Die Reaktionen ließen nicht lange auf sich warten: Heftige Kritik kam dabei auch vom Koalitionspartner ÖVP. "Cap überspannt den Bogen zunehmend", meinte ÖVP-Generalsekretär Hannes Rauch angesichts der "hanebüchenen Verteidigungsversuche", die Cap für Bundeskanzler Werner Faymann (S) im Zusammenhang mit der Inseratenaffäre vorbringe. "Die unabhängige Justiz anzuschütten, mag ein Zeichen von Nervosität der SPÖ sein, ist aber mit Sicherheit ein Manöver, das sich eine Regierungspartei sehr gut überlegen sollte", meinte Rauch in einer Aussendung. Die Weisungen der Oberstaatsanwaltschaft und des Ministeriums würden dem U-Ausschuss und damit auch Cap vorliegen. "Worum geht es in der Inseratencausa wirklich? (...) Es geht einzig und allein um die Frage, ob ein Regierungsmitglied Steuergeld dazu missbraucht hat, sich angenehme Berichterstattung zu erkaufen", so Rauch. "Es ist daher zu hoffen, dass die SPÖ sich besinnt und uneingeschränkt mit dem parlamentarischen U-Ausschuss kooperiert und alles dazu beiträgt, damit Licht ins Dunkel der Inseratenaffäre gelangt."

FPÖ tobt ebenso

"Cap macht den roten Quatsch nur noch quätscher und redet sich und seine Partei in der Inseratenaffäre in einen immer größeren Schlamassel hinein", findet der freiheitliche Fraktionsführer im Untersuchungsausschuss, FPÖ-Generalsekretär Harald Vilimsky. "Wenn sein Parteichef Faymann nichts am Kerbholz hat, dann gibt es auch keinen Grund, warum er sich nicht dem Untersuchungsausschuss stellen sollte." Er sei im Übrigen der festen Überzeugung, dass Cap selber nicht glaube, was er sagt.

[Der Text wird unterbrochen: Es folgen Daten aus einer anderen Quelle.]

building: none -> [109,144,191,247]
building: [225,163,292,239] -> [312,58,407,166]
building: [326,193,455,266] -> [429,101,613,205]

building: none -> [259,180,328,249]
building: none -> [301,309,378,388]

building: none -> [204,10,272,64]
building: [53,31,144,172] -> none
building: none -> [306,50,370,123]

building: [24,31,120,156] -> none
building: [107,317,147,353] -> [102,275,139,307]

Grüne wollen "ethischen Neustart<"

"Der unausweichlich notwendige ethische Neustart der Republik Österreich kann nur gelingen, wenn alle alten Affären aufgeklärt werden", forderte der Grüne Vize-Klubchef Werner Kogler. "Einerseits selbstverständlich von den Strafgerichten, vielmehr aber noch müssen politische Verantwortungen aufgezeigt und letztlich Konsequenzen gezogen werden." Kogler kritisierte abermals, dass die Regierungsparteien nur mehr wenige Sitzungstage und Zeugen im U-Ausschuss zugelassen hatten.

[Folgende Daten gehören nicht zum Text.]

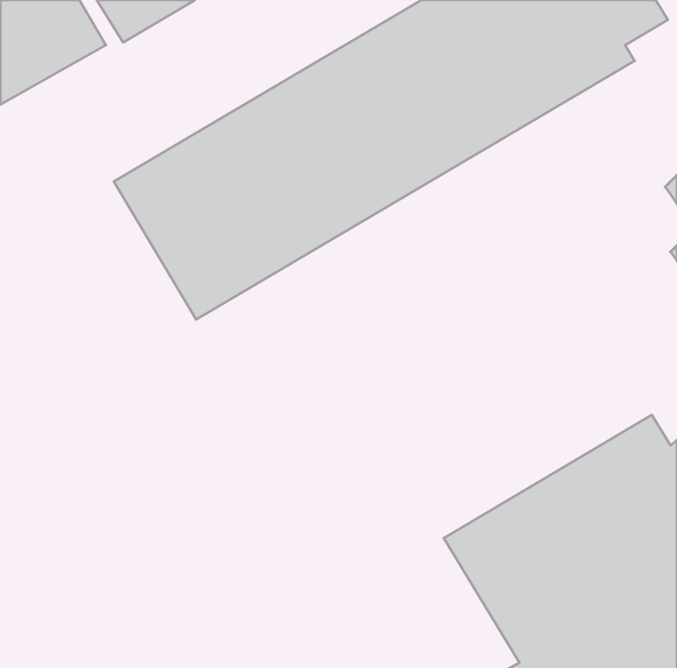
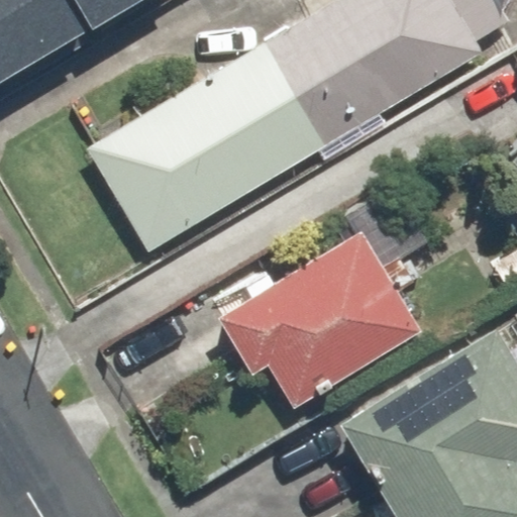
building: none -> [213,227,422,406]

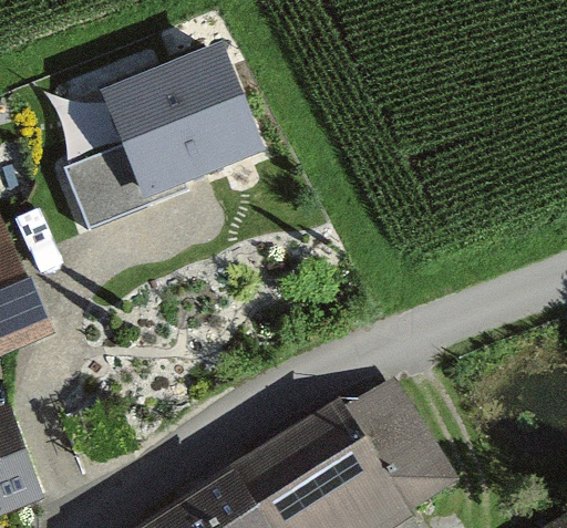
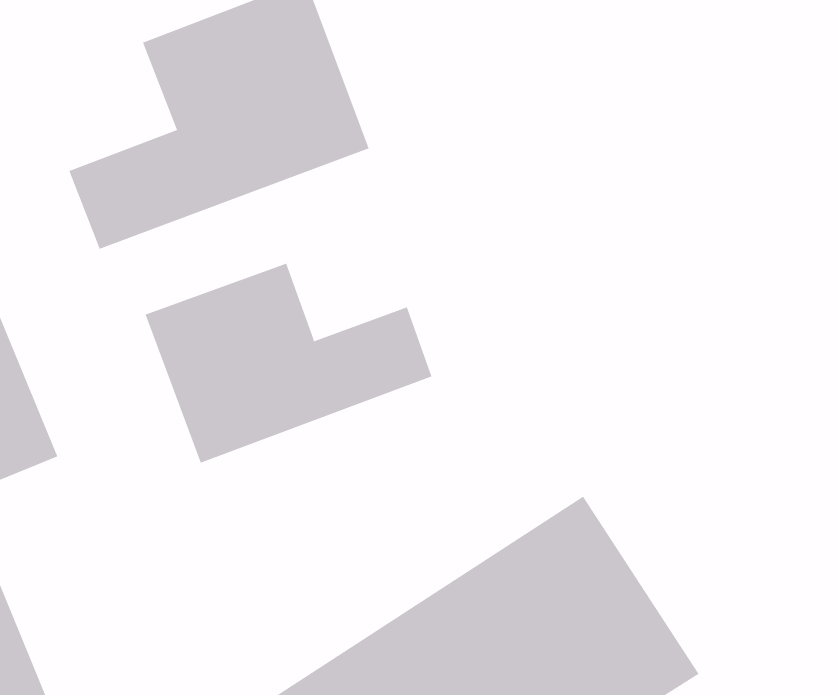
building: none -> [145,263,432,463]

BZÖ-Bündniskoordinator Markus Fauland wiederum ist der Meinung, Cap habe "nur billige Ausreden geliefert, um das Aufdecken der Inseratenaffäre rund um Bundeskanzler Faymann im U-Ausschuss zu verhindern". Es sei "absurd", die Nichtladung Faymanns mit möglichen Anzeigen nach einer Aussage des Kanzlers im U-Ausschuss zu argumentieren.